How We Embrace Our Neurodiversity as a Family
There is no way of describing my family other than neurodiverse. We have many diagnoses including dyslexia, dyspraxia, sensory processing disorder, autism and social communication disorder. Our needs vary in complexity, and therefore the level of support and intervention each of us need varies.
I was diagnosed with dyslexia with possible dyspraxia when I was 25 years old. The psychologist said only possible dyspraxia because I would have needed an additional test to be sure, but from my dyslexia profile it was highly probable. At this time, I was already a mother of two and had started studying psychology at university. It became apparent within my first term at university that I would need to self-refer for a dyslexia assessment. I was struggling with the amount of reading that was expected, and found organizing my work extremely difficult.
As a teenager, I was pretty sure I had dyslexia. I was very aware that the way I thought and the way I composed my writing was different from my peers. My ability to read written words is mostly unaffected, but processing and remembering what is written is compromised. What I find most frustrating is that the actual process of reading exhausts me. I love to learn, but it’s difficult when reading for any length of time and remembering what is taught takes me such a long time.
I was relieved when I received my diagnosis. I no longer felt “stupid.” I accessed the specialized teachings, the university provided and I accepted my diagnosis and my difficulties for what they were. I praised myself for my average grades (that I felt never truly reflected the knowledge I’d acquired) and I spent this time learning about myself. I also realized around this time that I have sensory processing difficulties which affect my attention and mood.
During my time at university I learned so much about myself. I learned I could “keep up” if I used scanning strategies the specialized dyslexia tutor taught me, and that exams were so much easier when I could move the text around on a computer to organize my thoughts. I found out I attend better to what is being taught when I tap a pen between my fingers or tap my foot on the floor, and I need regular breaks so I don’t become overstimulated. But I didn’t realize at the time how much this journey of self-understanding would later help me as a parent.

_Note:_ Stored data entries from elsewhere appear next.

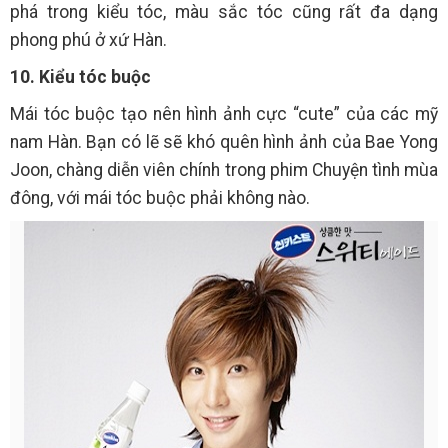
phá trong kiểu tóc, màu sắc tóc cũng rất đa dạng
phong phú ở xứ Hàn.
10. Kiểu tóc buộc
Mái tóc buộc tạo nên hình ảnh cực “cute” của các mỹ
nam Hàn. Bạn có lẽ sẽ khó quên hình ảnh của Bae Yong
Joon, chàng diễn viên chính trong phim Chuyện tình mùa
đông, với mái tóc buộc phải không nào.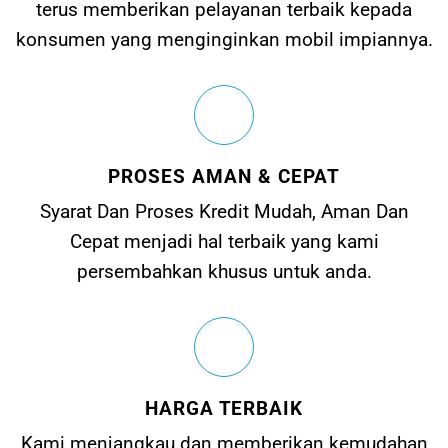
terus memberikan pelayanan terbaik kepada
konsumen yang menginginkan mobil impiannya.
PROSES AMAN & CEPAT
Syarat Dan Proses Kredit Mudah, Aman Dan
Cepat menjadi hal terbaik yang kami
persembahkan khusus untuk anda.
HARGA TERBAIK
Kami menjangkau dan memberikan kemudahan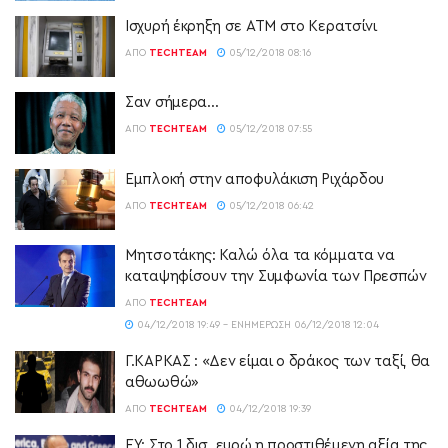
Ισχυρή έκρηξη σε ΑΤΜ στο Κερατσίνι
ΑΠΌ
TECHTEAM
05/12/2018 08:16
Σαν σήμερα…
ΑΠΌ
TECHTEAM
05/12/2018 07:55
Εμπλοκή στην αποφυλάκιση Ριχάρδου
ΑΠΌ
TECHTEAM
05/12/2018 06:42
Μητσοτάκης: Καλώ όλα τα κόμματα να
καταψηφίσουν την Συμφωνία των Πρεσπών
ΑΠΌ
TECHTEAM
04/12/2018 19:49 - ΕΝΗΜΈΡΩΣΗ 06/12/2018 12:04
Γ.ΚΑΡΚΑΣ : «Δεν είμαι ο δράκος των ταξί, θα
αθωωθώ»
ΑΠΌ
TECHTEAM
04/12/2018 19:39
ΕΥ: Στο 1 δισ. ευρώ η προστιθέμενη αξία της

Out of my three children, one is diagnosed as on the autism spectrum, and the other is awaiting a diagnosis. I learned about autism through my degree. But most of my current understanding has come through self-directed study (always the way I have learned best) as well as learning and responding to what my children need as individuals. It is very true when people say no two children are the same, and each of my children need different support to maintain their learning and well-being.
Understanding my own differences has enabled me to in turn embrace and celebrate my children’s differences. We may not have the same strengths or struggles, but we do have a shared understanding that we are different from our peers. We may need to work harder to achieve in different areas, but I hope that in my acceptance that this is OK, my children will also grow to believe the same.
Being different from your peers is not a “bad” thing. I would never have guessed when I was at school that I would love to write and continue my learning throughout my adult life. I hope to continue to teach my children their differences are a gift, and that thinking differently can be a wonderfully positive thing. For it is within our differences that we find our uniqueness, and within our individuality that we shine.